The days of being able to monitor where private planes owned by celebrities are coming to an end.

A new rule change at the Federal Aviation Administration (FAA) will make it easier for owners of those jets to hide their registration information, making it more challenging for tracking sites like the ones created by a college student who caught the wrath of Elon Musk and Taylor Swift.

Private aircraft owners can now submit an electronic request that the FAA withhold their aircraft registration information from public view, meaning it will not be publicly accessible through FAA services. The agency also said it’s evaluating whether to make that information private by default.

This almost certainly puts the final nail in the coffin of popular flight-tracking services like those created by Jack Sweeney. A little more than two years ago, Musk threatened legal action against the founder of the jet-tracking app and permanently suspended the @ElonJet account on Twitter (now X), which tracked the flights of Musk’s private jet, as well as Sweeney’s personal account.

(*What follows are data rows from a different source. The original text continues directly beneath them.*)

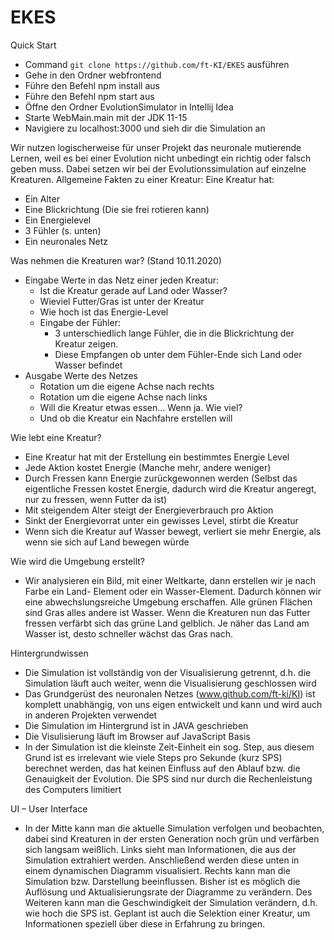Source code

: # EKES



Quick Start
 - Command `git clone https://github.com/ft-KI/EKES` ausführen
 - Gehe in den Ordner webfrontend
 - Führe den Befehl npm install aus
 - Führe den Befehl npm start aus
 - Öffne den Ordner EvolutionSimulator in Intellij Idea
 - Starte WebMain.main mit der JDK 11-15
 - Navigiere zu localhost:3000 und sieh dir die Simulation an

Wir nutzen logischerweise für unser Projekt das neuronale mutierende Lernen, weil es bei einer Evolution nicht unbedingt ein richtig oder falsch geben muss. Dabei setzen wir bei der Evolutionssimulation auf einzelne Kreaturen.
Allgemeine Fakten zu einer Kreatur:
Eine Kreatur hat: 
- Ein Alter
- Eine Blickrichtung (Die sie frei rotieren kann) 
- Ein Energielevel
- 3 Fühler (s. unten)
- Ein neuronales Netz
 
Was nehmen die Kreaturen war? (Stand 10.11.2020) 
- Eingabe Werte in das Netz einer jeden Kreatur:
  - Ist die Kreatur gerade auf Land oder Wasser?
  - Wieviel Futter/Gras ist unter der Kreatur
  - Wie hoch ist das Energie-Level
  - Eingabe der Fühler: 
    - 3 unterschiedlich lange Fühler, die in die Blickrichtung der Kreatur zeigen. 
    - Diese Empfangen ob unter dem Fühler-Ende sich Land oder Wasser befindet 
 - Ausgabe Werte des Netzes 
    - Rotation um die eigene Achse nach rechts 
    - Rotation um die eigene Achse nach links
    - Will die Kreatur etwas essen… Wenn ja. Wie viel?
    - Und ob die Kreatur ein Nachfahre erstellen will
    
Wie lebt eine Kreatur?
- Eine Kreatur hat mit der Erstellung ein bestimmtes Energie Level
- Jede Aktion kostet Energie (Manche mehr, andere weniger) 
- Durch Fressen kann Energie zurückgewonnen werden (Selbst das eigentliche Fressen kostet Energie, dadurch wird die Kreatur angeregt, nur zu fressen, wenn Futter da ist)
- Mit steigendem Alter steigt der Energieverbrauch pro Aktion 
- Sinkt der Energievorrat unter ein gewisses Level, stirbt die Kreatur
- Wenn sich die Kreatur auf Wasser bewegt, verliert sie mehr Energie, als wenn sie sich auf Land bewegen würde 

Wie wird die Umgebung erstellt?

- Wir analysieren ein Bild, mit einer Weltkarte, dann erstellen wir je nach Farbe ein Land- Element oder ein Wasser-Element. Dadurch können wir eine abwechslungsreiche Umgebung erschaffen. Alle grünen Flächen sind Gras alles andere ist Wasser. Wenn die Kreaturen nun das Futter fressen verfärbt sich das grüne Land gelblich. Je näher das Land am Wasser ist, desto schneller wächst das Gras nach. 

 
Hintergrundwissen
- Die Simulation ist vollständig von der Visualisierung getrennt, d.h. die Simulation läuft auch weiter, wenn die Visualisierung geschlossen wird
- Das Grundgerüst des neuronalen Netzes (www.github.com/ft-ki/KI) ist komplett unabhängig, von uns eigen entwickelt und kann und wird auch in anderen Projekten verwendet
- Die Simulation im Hintergrund ist in JAVA geschrieben
- Die Visulisierung läuft im Browser auf JavaScript Basis
- In der Simulation ist die kleinste Zeit-Einheit ein sog. Step, aus diesem Grund ist es irrelevant wie viele Steps pro Sekunde (kurz SPS) berechnet werden, das hat keinen Einfluss auf den Ablauf bzw. die Genauigkeit der Evolution. Die SPS sind nur durch die Rechenleistung des Computers limitiert

UI – User Interface

- In der Mitte kann man die aktuelle Simulation verfolgen und beobachten, dabei sind Kreaturen in der ersten Generation noch grün und verfärben sich langsam weißlich. Links sieht man Informationen, die aus der Simulation extrahiert werden. Anschließend werden diese unten in einem dynamischen Diagramm visualisiert. Rechts kann man die Simulation bzw. Darstellung beeinflussen. Bisher ist es möglich die Auflösung und Aktualisierungsrate der Diagramme zu verändern. Des Weiteren kann man die Geschwindigkeit der Simulation verändern, d.h. wie hoch die SPS ist. Geplant ist auch die Selektion einer Kreatur, um Informationen speziell über diese in Erfahrung zu bringen.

Months later, Taylor Swift’s lawyers filed a cease-and-desist letter to Sweeney, attempting to ban another tracker he created that followed the movements of the pop star, saying, “While this may be a game to you, or an avenue that you hope will earn you wealth or fame, it is a life-or-death matter for our client.”

The rule changes followed the FAA Reauthorization Act of 2024. That Biden-era legislation gave the FAA two years to develop rules that would let private-jet owners keep their personal information hidden.